*** Block opens ***

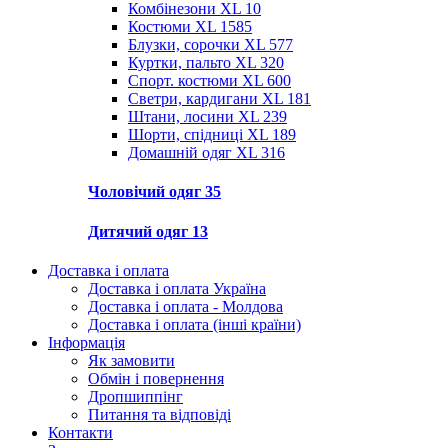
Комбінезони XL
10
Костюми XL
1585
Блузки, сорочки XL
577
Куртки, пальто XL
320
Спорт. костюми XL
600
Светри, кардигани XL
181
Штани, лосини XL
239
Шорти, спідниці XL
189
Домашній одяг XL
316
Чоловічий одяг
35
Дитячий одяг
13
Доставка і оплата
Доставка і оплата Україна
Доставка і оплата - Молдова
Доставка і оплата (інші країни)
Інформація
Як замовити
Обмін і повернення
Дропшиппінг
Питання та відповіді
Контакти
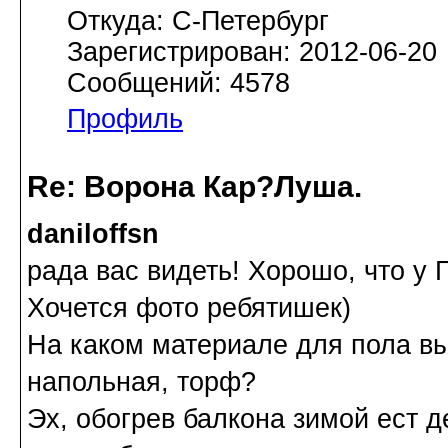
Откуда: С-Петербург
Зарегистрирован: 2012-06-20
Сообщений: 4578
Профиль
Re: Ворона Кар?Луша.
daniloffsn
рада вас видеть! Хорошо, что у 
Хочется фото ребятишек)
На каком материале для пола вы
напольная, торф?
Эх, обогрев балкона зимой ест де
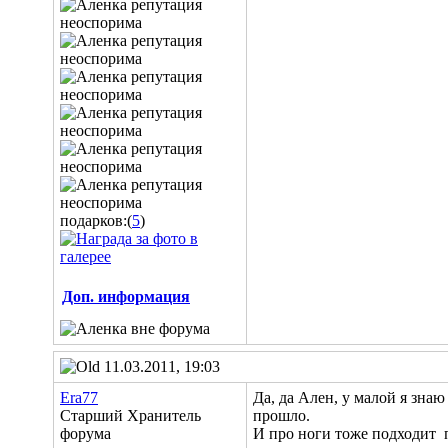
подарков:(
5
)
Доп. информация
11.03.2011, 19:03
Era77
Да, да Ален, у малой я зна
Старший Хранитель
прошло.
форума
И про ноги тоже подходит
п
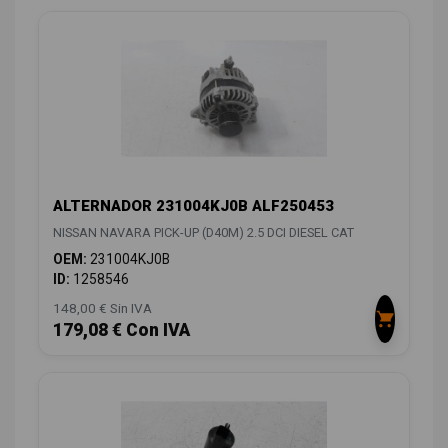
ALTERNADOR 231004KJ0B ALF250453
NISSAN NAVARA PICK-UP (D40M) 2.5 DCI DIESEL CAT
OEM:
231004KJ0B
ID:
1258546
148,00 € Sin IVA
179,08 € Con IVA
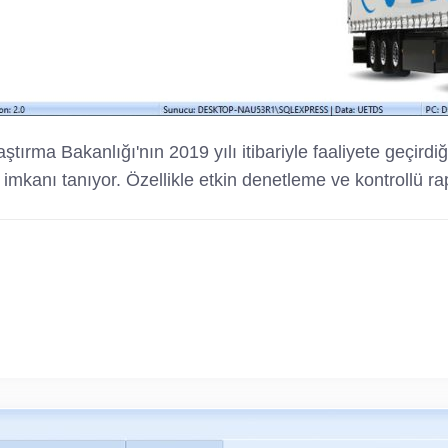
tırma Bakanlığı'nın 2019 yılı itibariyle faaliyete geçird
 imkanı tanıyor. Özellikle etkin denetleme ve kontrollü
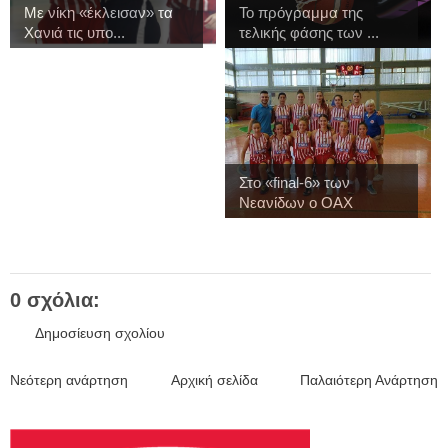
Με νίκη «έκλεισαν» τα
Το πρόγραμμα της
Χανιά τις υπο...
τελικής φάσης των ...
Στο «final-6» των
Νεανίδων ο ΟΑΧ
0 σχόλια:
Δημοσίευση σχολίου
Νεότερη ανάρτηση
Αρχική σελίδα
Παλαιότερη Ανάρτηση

*** Block closes ***

What needs to be done: Repeat every line of the listing above word for word, leaving out the picture markers.

Response below:
Комбінезони XL
10
Костюми XL
1585
Блузки, сорочки XL
577
Куртки, пальто XL
320
Спорт. костюми XL
600
Светри, кардигани XL
181
Штани, лосини XL
239
Шорти, спідниці XL
189
Домашній одяг XL
316
Чоловічий одяг
35
Дитячий одяг
13
Доставка і оплата
Доставка і оплата Україна
Доставка і оплата - Молдова
Доставка і оплата (інші країни)
Інформація
Як замовити
Обмін і повернення
Дропшиппінг
Питання та відповіді
Контакти
Откуда: С-Петербург
Зарегистрирован: 2012-06-20
Сообщений: 4578
Профиль
Re: Ворона Кар?Луша.
daniloffsn
рада вас видеть! Хорошо, что у 
Хочется фото ребятишек)
На каком материале для пола вы
напольная, торф?
Эх, обогрев балкона зимой ест де
подарков:(
5
)
Доп. информация
11.03.2011, 19:03
Era77
Да, да Ален, у малой я зна
Старший Хранитель
прошло.
форума
И про ноги тоже подходит
п
ALTERNADOR 231004KJ0B ALF250453
NISSAN NAVARA PICK-UP (D40M) 2.5 DCI DIESEL CAT
OEM:
231004KJ0B
ID:
1258546
148,00 € Sin IVA
179,08 € Con IVA
tırma Bakanlığı'nın 2019 yılı itibariyle faaliyete geçird
 imkanı tanıyor. Özellikle etkin denetleme ve kontrollü
Με νίκη «έκλεισαν» τα
Το πρόγραμμα της
Χανιά τις υπο...
τελικής φάσης των ...
Στο «final-6» των
Νεανίδων ο ΟΑΧ
0 σχόλια:
Δημοσίευση σχολίου
Νεότερη ανάρτηση
Αρχική σελίδα
Παλαιότερη Ανάρτηση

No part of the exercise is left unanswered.